Conditional Hfq Association with Small Noncoding RNAs in Pseudomonas aeruginosa Revealed through Comparative UV Cross-Linking Immunoprecipitation Followed by High-Throughput Sequencing

Kotaro Chihara; Thorsten Bischler; Lars Barquist; Vivian A Monzon; Naohiro Noda; Jörg Vogel; Satoshi Tsuneda

doi:10.1128/mSystems.00590-19

Conditional Hfq Association with Small Noncoding RNAs in Pseudomonas aeruginosa Revealed through Comparative UV Cross-Linking Immunoprecipitation Followed by High-Throughput Sequencing

mSystems. 2019 Dec 3;4(6):e00590-19. doi: 10.1128/mSystems.00590-19.

Authors

Kotaro Chihara^{1

2}, Thorsten Bischler³, Lars Barquist^{4

5}, Vivian A Monzon⁶, Naohiro Noda^{1

2}, Jörg Vogel^{4

7}, Satoshi Tsuneda⁸

Affiliations

¹ Department of Life Science and Medical Bioscience, Waseda University, Tokyo, Japan.
² Biomedical Research Institute, National Institute of Advanced Industrial Science and Technology, Ibaraki, Japan.
³ Core Unit Systems Medicine, University Hospital of Würzburg, Würzburg, Germany.
⁴ Helmholtz Institute for RNA-based Infection Research, Helmholtz Center for Infection Research, Würzburg, Germany.
⁵ Faculty of Medicine, University of Würzburg, Würzburg, Germany.
⁶ European Molecular Biology Laboratory, European Bioinformatics Institute, Hinxton, United Kingdom.
⁷ Institute of Molecular Infection Biology, University of Würzburg, Würzburg, Germany.
⁸ Department of Life Science and Medical Bioscience, Waseda University, Tokyo, Japan stsuneda@waseda.jp.

Abstract

Bacterial small noncoding RNAs (sRNAs) play posttranscriptional regulatory roles in cellular responses to changing environmental cues and in adaptation to harsh conditions. Generally, the RNA-binding protein Hfq helps sRNAs associate with target mRNAs to modulate their translation and to modify global RNA pools depending on physiological state. Here, a combination of in vivo UV cross-linking immunoprecipitation followed by high-throughput sequencing (CLIP-seq) and total RNA-seq showed that Hfq interacts with different regions of the Pseudomonas aeruginosa transcriptome under planktonic versus biofilm conditions. In the present approach, P. aeruginosa Hfq preferentially interacted with repeats of the AAN triplet motif at mRNA 5' untranslated regions (UTRs) and sRNAs and U-rich sequences at rho-independent terminators.
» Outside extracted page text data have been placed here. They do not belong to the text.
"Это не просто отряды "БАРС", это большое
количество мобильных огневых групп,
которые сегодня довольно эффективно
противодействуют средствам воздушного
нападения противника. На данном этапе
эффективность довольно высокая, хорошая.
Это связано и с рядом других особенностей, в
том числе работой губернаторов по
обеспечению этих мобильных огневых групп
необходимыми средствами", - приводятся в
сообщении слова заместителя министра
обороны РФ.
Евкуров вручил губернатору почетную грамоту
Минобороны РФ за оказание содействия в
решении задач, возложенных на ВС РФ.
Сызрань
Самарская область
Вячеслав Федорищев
Further transcriptome analysis suggested that the association of sRNAs with Hfq is primarily a function of their expression levels, strongly supporting the notion that the pool of Hfq-associated RNAs is equilibrated by RNA concentration-driven cycling on and off Hfq. Overall, our combinatorial CLIP-seq and total RNA-seq approach highlights conditional sRNA associations with Hfq as a novel aspect of posttranscriptional regulation in P. aeruginosa IMPORTANCE The Gram-negative bacterium P. aeruginosa is ubiquitously distributed in diverse environments and can cause severe biofilm-related infections in at-risk individuals. Although the presence of a large number of putative sRNAs and widely conserved RNA chaperones in this bacterium implies the importance of posttranscriptional regulatory networks for environmental fluctuations, limited information is available regarding the global role of RNA chaperones such as Hfq in the P. aeruginosa transcriptome, especially under different environmental conditions. Here, we characterize Hfq-dependent differences in gene expression and biological processes in two physiological states: the planktonic and biofilm forms. A combinatorial comparative CLIP-seq and total RNA-seq approach uncovered condition-dependent association of RNAs with Hfq in vivo and expands the potential direct regulatory targets of Hfq in the P. aeruginosa transcriptome.

Keywords: CLIP-seq; Hfq; Pseudomonas aeruginosa; biofilms; noncoding RNA.